Sandro de Äss-Bar: Frais de la veille

Produits de boulangerie de la veille


Qui es-tu?

Je suis Sandro, l’un des quatre cofondateurs de l’Äss-Bar. J’y propose entre autres du pain et des pâtisseries fabriqués la veille, selon la devise: frais de la veille! Vous pouvez facilement me reconnaître de loin, car je suis plus grand que les autres et je ris fort. Je suis aussi un bon vivant avec un vrai super pouvoir car je peux faire disparaître n’importe quelle sucrerie en quelques secondes ;-).


 Äss-Bar: Frais de la veille

Qu’est-ce que tu fais bouger?

Dans l’Äss-Bar, nous vendons les restes de nourriture à un prix très réduit. Nous les obtenons dans différentes boulangeries partenaires. On y trouve des sandwichs, des gâteaux et des tartes, des pâtisseries, des salades et d’autres choses qui n’étaient pas vendues la veille. Grâce à ce concept, nous parvenons à éviter le gaspillage de plus de 800 tonnes de nourriture par an dans nos dix filiales. C’est une excellente solution pour toutes les parties concernées, car nous rassasions les clients avec des produits de boulangerie irréprochables et à prix abordable. De plus, de nouveaux produits sont créés à partir des restes de pain, comme la bière de pain de la brasserie Oerlikon ou les dragées Bread Crumbs de La Flor.

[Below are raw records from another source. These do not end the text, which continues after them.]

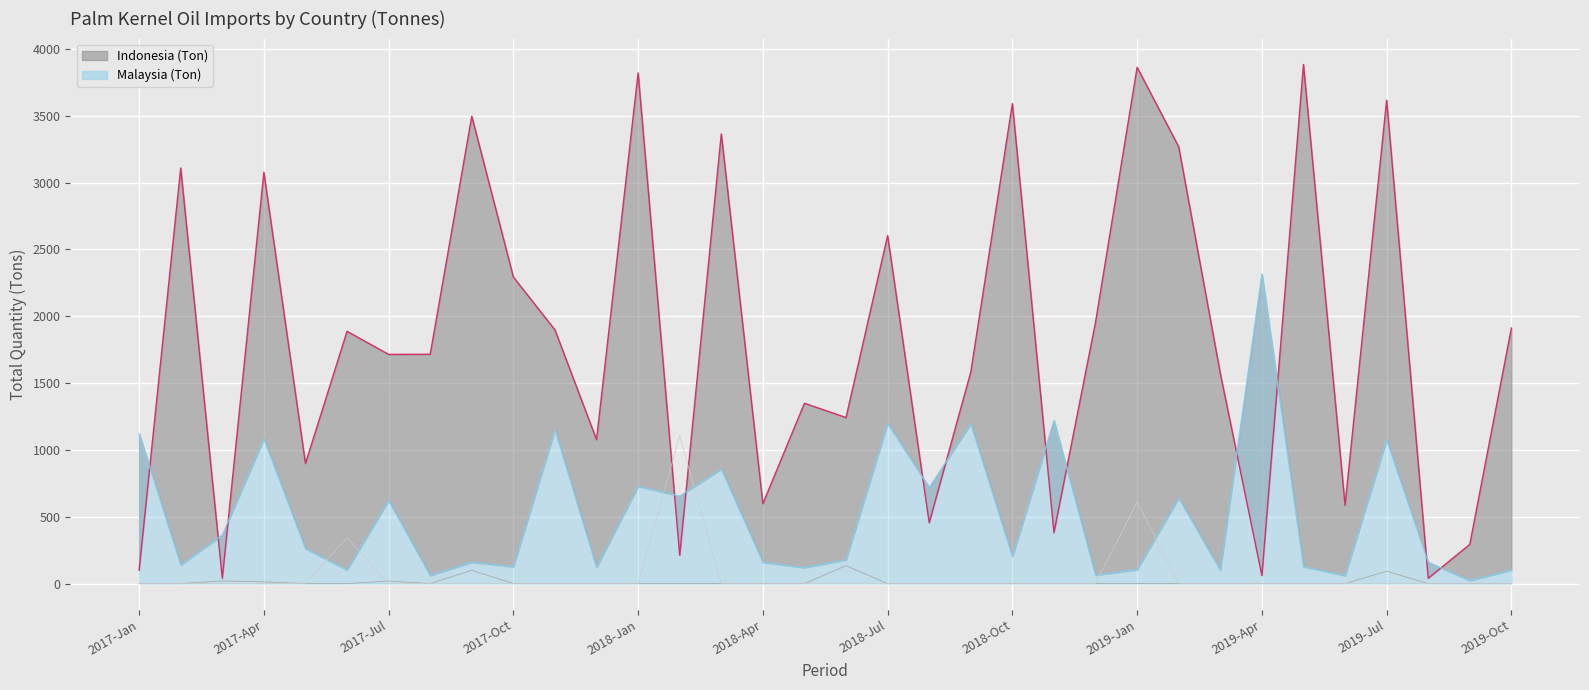

True or false: China (Ton) has more than 2 interior local peaks.

True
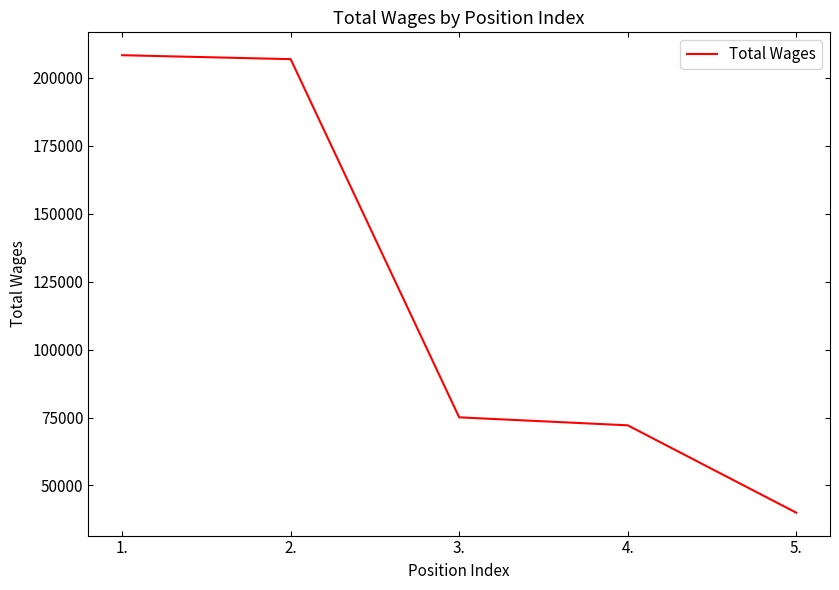

Is it true that the value at 2. is 206927?

True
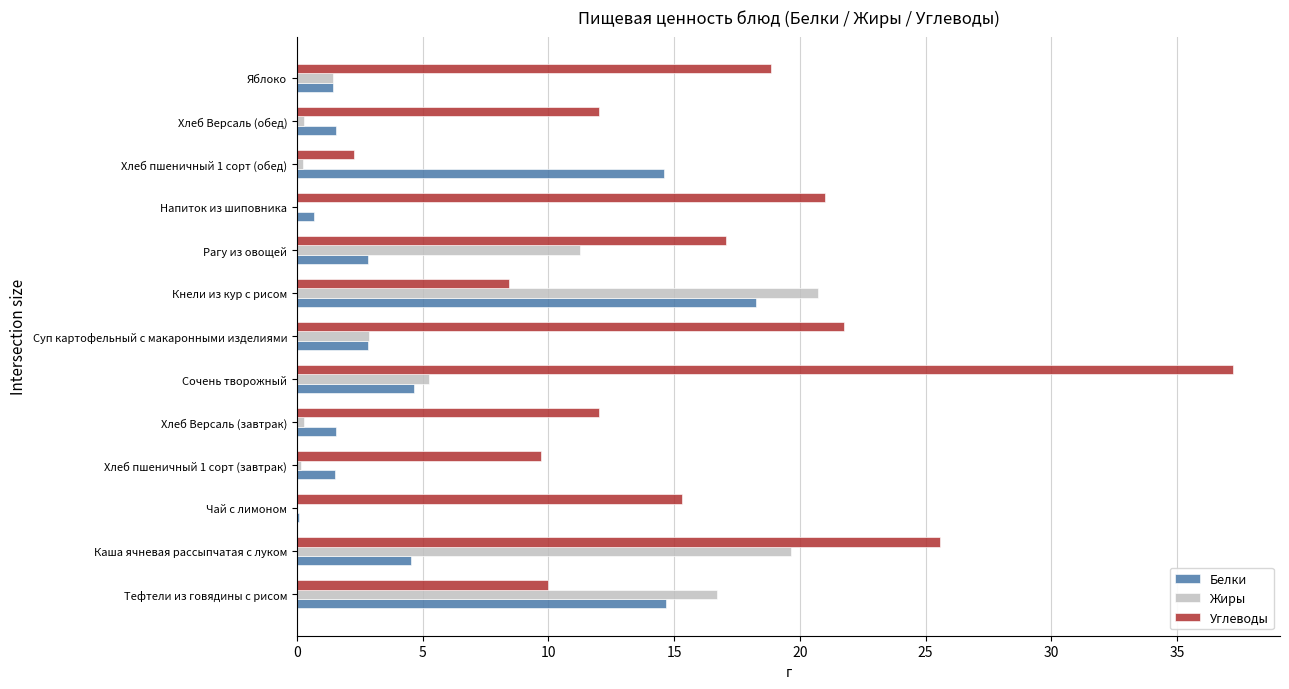

At which category does the chart reach its peak across all series?

Сочень творожный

 Äss-Bar: Frais de la veille

Quand et comment l’idée est-elle née?

Nous, les quatre fondateurs, sommes des amis proches depuis plus de 20 ans. Fin 2012, mon cofondateur Raoul s’est inspiré d’idées similaires à l’étranger. Cela nous a incités à mettre en place quelque chose de semblable en Suisse et à lancer une entreprise avec un concept complètement nouveau. Nous nous sommes lancés et avons commencé à parler aux boulangeries. Les réactions ont été très positives et en novembre 2013, nous avons ouvert le premier Äss-Bar au cœur du Niederdorf de Zurich. Nous ne nous sommes pas rendu compte à l’époque que nous étions en train de devenir pionniers. Nous sommes très heureux de participer à l’émergence d’un nouveau marché pour éviter le gaspillage alimentaire.


À quoi ressemble ton quotidien?

On peut généralement me trouver au bureau ou dans les succursales. J’aime le contact direct et l’échange avec mon équipe sur place. En dehors des e-mails et des appels téléphoniques habituels, j’apprécie particulièrement la variété que m’offre l’Äss-Bar. Cela inclut des choses comme la prise en charge des véhicules et la gestion des problèmes avec les boulangeries, ainsi que la passionnante recherche de nouveaux sites de vente et leur mise en place.



Où et quand as-tu vécu un échec?

J’ai échoué à de nombreuses reprises et je continuerai à le faire avec plaisir. Tomber et se relever fait simplement partie de la vie. La situation la plus difficile pour moi a été lorsque nous avons dû renoncer à l’emplacement de l’Äss-Bar à Saint-Gall et à notre food truck à l’ETH à Zurich pendant l’année de crise en 2020, et licencier des employés de longue date. Heureusement, nous serons en mesure de relancer le food truck en septembre 2021.


Ton message aux autres fondateurs/trices?

Le papier est un matériau patient et qui accepte tout. Mais à un moment donné, il faut en faire quelque chose et le transformer.